Après si c'est juste pour faire de haute dispo entre le ldap 2003 et un ldap Linux et même si je ne l'ai jamais mis en œuvre c'est p-e jouable.

Cordialement.

----------

## 404_crazy

J'ai besoin de l'annuaire et d'un partage de fichier utilisateur classique.

si c'est possible j'aimerais bien appliqué certaine GPO aussi mais ce n'est pas une obligation.

Par contre il me faudrait la gestion de quota sur les répertoires User (qui son stocké sur un NAS) mais il me semblait que samba gérait ca...

----------

## sd44

j'ai aussi un 2003 pour le domaine et les GPO, j'ai migré le dns sur des serveur gentoo depuis maintenant 5 ans  (comme tout le reste d'ailleur ...) et ça marche tres bien.

il faut juste ajouter les zones a la con de billou pour que ça marche.

----------

## RaX

Bonjour,

@sd44:

Oui c'est sûr que pour le DNS ça fonctionne très bien mais pas pour les GPO ? c'est pour cela que moi j'attendais Samba 4 pour remplacer vraiment le Contrôleur de domaine Windows par une joyeuseté Linux.

----------

## 404_crazy

Ok sinon quelqu'un a il déjà tester ce genre de chose avec Heartbeat ? 

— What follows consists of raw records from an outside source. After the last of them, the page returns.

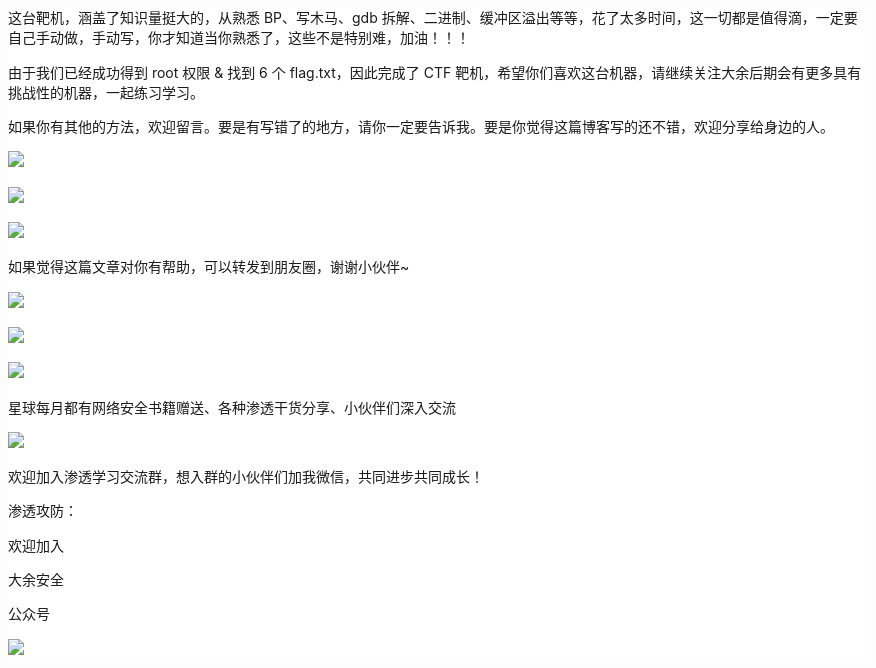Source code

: 这台靶机，涵盖了知识量挺大的，从熟悉 BP、写木马、gdb 拆解、二进制、缓冲区溢出等等，花了太多时间，这一切都是值得滴，一定要自己手动做，手动写，你才知道当你熟悉了，这些不是特别难，加油！！！

由于我们已经成功得到 root 权限 & 找到 6 个 flag.txt，因此完成了 CTF 靶机，希望你们喜欢这台机器，请继续关注大余后期会有更多具有挑战性的机器，一起练习学习。

如果你有其他的方法，欢迎留言。要是有写错了的地方，请你一定要告诉我。要是你觉得这篇博客写的还不错，欢迎分享给身边的人。

![](https://mmbiz.qpic.cn/mmbiz_png/gCicgvu68od8ibyiahYEJ6XV4kkaUeCEMF4HvIuuPYGVxwMtGDTnb3ibDXjDke8TFG6yicwwEJ2Ik6QzI6c7oT5iczvg/640?wx_fmt=png)

![](https://mmbiz.qpic.cn/sz_mmbiz_png/MKHUQ8R7BXBibc5TT0bsGFoG25ZFjUbyQtK7icU5VDD6Lxme5yKgoWpaDXd9HmZ1kfkhR3dbQ80dlu2jHJBSkCPQ/640?wx_fmt=png)

![](https://mmbiz.qpic.cn/mmbiz_png/VGhME4y0QLo3MIKX2xqqYXyKcoyCiaukQAj90M7CCMfhUskicraSNIaK2icT70MmUaHEJKiat91cPOZRkEs78qAHlQ/640?wx_fmt=png)

如果觉得这篇文章对你有帮助，可以转发到朋友圈，谢谢小伙伴~

![](https://mmbiz.qpic.cn/mmbiz_png/c5xrRn4430AnqkfAJc38Vpnc5XiaADLTjiciciaibYU4EHw3Nuh7YMtuB0hz3sb8Em9iatt5skAsibuuysPLdLY5LtWOw/640?wx_fmt=png)

![](https://mmbiz.qpic.cn/mmbiz_png/p3lIbvldZiabdI5iaCb3icRhtygUuo2sp6Hcdq0ANlpy5W3gL628uq032jsoVnGnl6HdGrgDXjfazFtkp6IInibDdQ/640?wx_fmt=png)

![](https://mmbiz.qpic.cn/mmbiz_png/O7dWXt4o5KPqjaFWwyrrhiciahSpOibxqKvSIFX0iaPcG00CjYIwQDwIDeIicmFMlOVNyhWYVSE8pJK566UK3YOUNWQ/640?wx_fmt=png)

星球每月都有网络安全书籍赠送、各种渗透干货分享、小伙伴们深入交流

![](https://mmbiz.qpic.cn/mmbiz_png/O7dWXt4o5KPqjaFWwyrrhiciahSpOibxqKvyRzpZ9K5N6QrjibbJsVd3xX7Q4wDYSsBJYyNJdyjYabp5NkcDj9GEhA/640?wx_fmt=png)

欢迎加入渗透学习交流群，想入群的小伙伴们加我微信，共同进步共同成长！

渗透攻防：  

欢迎加入

大余安全

公众号

![](https://mmbiz.qpic.cn/mmbiz_png/O7dWXt4o5KPqjaFWwyrrhiciahSpOibxqKvX3CVuhiba4mw8DqJicOMwaDJyErymjibZhiaZNKMtWzn2rX17pcK3Cd7Cw/640?wx_fmt=png)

sachant que les GPO ne sont pas indispensable dans mon cas...

----------

## sd44

 *RaX wrote:*   

> Bonjour,
> 
> @sd44:
> 
> Oui c'est sûr que pour le DNS ça fonctionne très bien mais pas pour les GPO ? c'est pour cela que moi j'attendais Samba 4 pour remplacer vraiment le Contrôleur de domaine Windows par une joyeuseté Linux.

 

Dans le sens ou je garde encore un windows pour les GPO.

Es tu certain que avec samba 4 on peut gerer les GPO ? et deployer des strategies windows sur un parc ... 

samba 4 integre un annuaire LDAP, mais pour le reste j'ai un doute.

----------

## RaX

Si ont en crois le Wiki du projet je dirais oui  :Smile: 

http://wiki.samba.org/index.php/Samba4/HOWTO#Implementing_Group_Policy_.28GPO.29_into_samba_4_domain

----------

## 404_crazy

J'ai enfin installer mon maquettage, mon A.D. fonctionne très bien et mon samba avec ldap aussi mais pour l'instant il sont indépendant l'un de l'autre, donc a votre avis que faut il utilisé pour synchroniser openldap et A.D.  ?

merci d'avance

----------

## 404_crazy

bonjour,

Je cherche a synchronisé ma base OpenLDAP (avec les mots de passe) avec ma base AD (AD => OLDAP ou OLDAP => AD) j'ai vu qu'il exister plusieurs solution comme heimdal, ad4unix ou SFU.

Je voudrait savoir si certain avait tester ces solutions ? et quelle est a votre avis la plus simple a mettre en place ?

Merci d'avance.

----------